Sometimes i consider to write all my ideas/thoughts about AI down in my blog, but than i think nobody would care anyway since im not a known figure shrug - so if not to say "look i wrote it years ago!" theres no actual point in doing so i guess.
However - im looking forward to see titans in action, and i guess it will impress us all.
chr15m
Sharing it in your blog over a period of months or years is how you become a known figure eventually.
ocrow
A lot of LLM/AI writing these days can feel lost in the weeds – the specifics of very detailed techniques are interesting undoubtedly, but writing that steps back and looks at the big picture, informed by those details, could be very useful for people who want to think about where this all may be going.
Barbing
Are you curious to see whether a blog post shared here might gain any traction and perhaps some valuable feedback?
nasvay_factory
I wrote about that a while ago: https://paxamans.github.io/blog/titans/
moffkalast
Are there any pretrained models with this architecture yet or is it all still completely theoretical beyond Google's unverifiable claims? They published the original Titans paper last year and nobody seems to have built on the idea.
AlexCoventry
The fundamental ideas in the paper aren't particularly novel. They will probably work as advertised.
djrhails
https://github.com/lucidrains/titans-pytorch - is the only public iteration.

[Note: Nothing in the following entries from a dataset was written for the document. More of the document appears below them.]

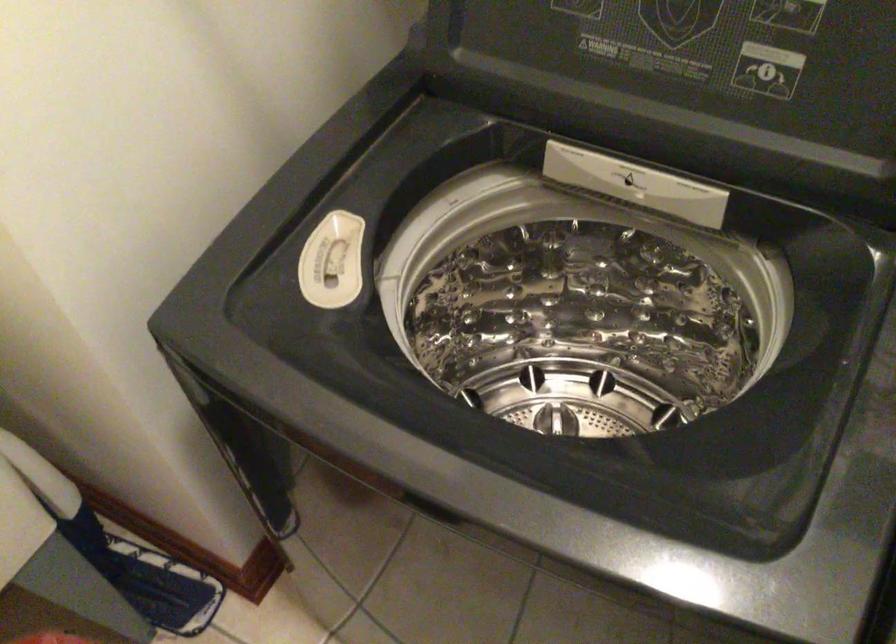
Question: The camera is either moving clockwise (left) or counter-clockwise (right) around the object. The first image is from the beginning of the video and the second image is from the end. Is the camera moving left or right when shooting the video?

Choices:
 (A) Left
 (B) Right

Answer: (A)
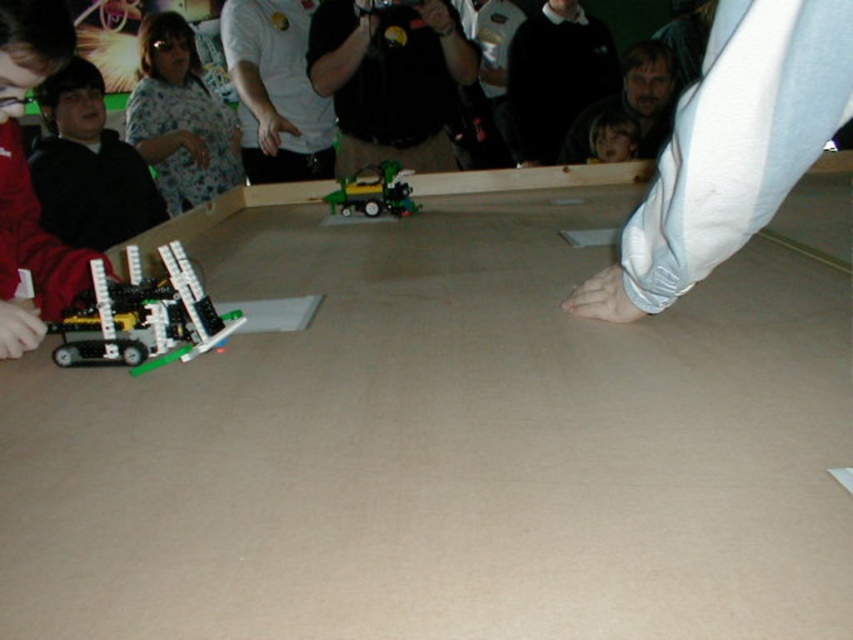
Is floral shirt at upper left to the left of green plastic toy car at center from the viewer's perspective?

Indeed, floral shirt at upper left is positioned on the left side of green plastic toy car at center.

Which of these two, floral shirt at upper left or green plastic toy car at center, stands shorter?

Standing shorter between the two is green plastic toy car at center.

Who is more distant from viewer, (225, 116) or (358, 173)?

Point (225, 116)

Where is `floral shirt at upper left`? The width and height of the screenshot is (853, 640). floral shirt at upper left is located at coordinates (180, 118).

Based on the photo, between black plastic camera at center and translucent plastic robot at lower left, which one appears on the left side from the viewer's perspective?

translucent plastic robot at lower left

Locate an element on the screen. black plastic camera at center is located at coordinates (392, 81).

Find the location of a particular element. This screenshot has height=640, width=853. black plastic camera at center is located at coordinates (392, 81).

Does translucent plastic robot at lower left appear on the left side of green plastic toy car at center?

Yes, translucent plastic robot at lower left is to the left of green plastic toy car at center.

Which is behind, point (115, 326) or point (375, 193)?

Positioned behind is point (375, 193).

Is point (57, 352) closer to camera compared to point (347, 177)?

That is True.

In order to click on translucent plastic robot at lower left in this screenshot , I will do `click(142, 317)`.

But no one appears to have taken the risk/time to properly validate it.
jonplackett
I’m curious if this makes them more or less susceptible to prompt injection?
On the one hand can learning on the job allow better training of what not to be influenced by, but on the other hand can an injected prompt have an even deeper effect on them long term.
null
null
dmix
> The Transformer architecture revolutionized sequence modeling with its introduction of attention, a mechanism by which models look back at earlier inputs to prioritize relevant input data
I've always wanted to read how something like Cursor manages memory. It seems to have developed a long history of all of prompts and understands both the codebase and what I'm building slightly more over time, causing less errors.
nubg
Very interesting. Is it correct for me to imagine it as some kind of "LoRA" thats continuously adapted as the model goes through its day?
If so, could there perhaps be a step where the LoRA is merged back into the main model?
That would be like sleeping :-)
robrenaud
I don't think that's a great analogy.
LoRAs tend to be adapters bolted onto to systems by people other than the system designers, and they are low rank factorizations.
There is nothing low rank or adapter here.
andy12_
Kind-of. You could theoretically use LoRA for this, in fact, but it probably wouldn't have enough capacity to make it a proper substitute of the attention mechanism. Instead a full MLP is trained as input chunks get processed.
6r17
Would this also allow to align it furthermore with user's prompt ? notably due to the surprise factor and how it may understand it ?
Alifatisk
Titans: Learning to Memorize at Test Time https://arxiv.org/abs/2501.00663
bentt
This just feels like a tremendous missing piece to LLMs. Looking forward to seeing it in action.
willangelo
Very very interesting, definitely a missing piece in current AI space.
Small typo where the text “Virtually all successful existing sequence models rely on mean squared error…” is repeated twice within the same paragraph. Happens to the best of us.
From the blog:
https://arxiv.org/abs/2501.00663
https://arxiv.org/pdf/2504.13173
Is there any other company that's openly publishing their research on AI at this level? Google should get a lot of credit for this.